Finding chardonnay with character at prices that won’t break the bank is often a challenging proposition. With that in mind, I was pleasantly surprised the other day when I opened a bottle of Bourgogne, the broadest appellation in France’s Burgundy, where the region’s famed chardonnays (and pinot noirs) are made in very small quantities and command stratospheric prices.
J.J. Vincent’s 2008 Bourgogne Blanc, by contrast, provides real Burgundy character at the unbeatable price of $15 or under, according to retailers listed on wine-searcher.com. Few chardonnays I’ve tasted recently offer the level of complexity this one does at such a modest price.

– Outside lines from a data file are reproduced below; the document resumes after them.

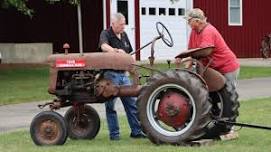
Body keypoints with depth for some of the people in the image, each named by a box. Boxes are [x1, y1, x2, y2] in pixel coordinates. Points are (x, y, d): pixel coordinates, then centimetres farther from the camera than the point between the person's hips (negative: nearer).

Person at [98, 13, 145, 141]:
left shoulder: (124, 35, 11)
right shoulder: (106, 34, -10)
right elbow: (104, 46, -33)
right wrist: (116, 51, -49)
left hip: (123, 73, 6)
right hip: (110, 74, -6)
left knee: (132, 103, 5)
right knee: (111, 105, 1)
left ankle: (136, 131, 12)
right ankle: (114, 134, 8)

I enjoyed sipping it on its own before dinner and then with grilled wild salmon marinated in soy sauce, maple syrup and lime. Notes of apple, orange and a touch of brown sugar are supported by refreshing acidity and a good deal of minerality on the finish. Oak treatment is subtle. I think this wine, with its roundness, has also benefited from a year or so in the bottle. It will match well with all kinds of seafood, shellfish, chicken and pork dishes. Alcohol is listed at 13 percent.
J.J. Vincent, by the way, is a leading winery in the Mâcon region of southern Burgundy and is best known for Pouilly-Fuissé, including wines produced by its famed Château-Fuissé. Imported by Frederick Wildman and Sons, New York. Received as a press sample.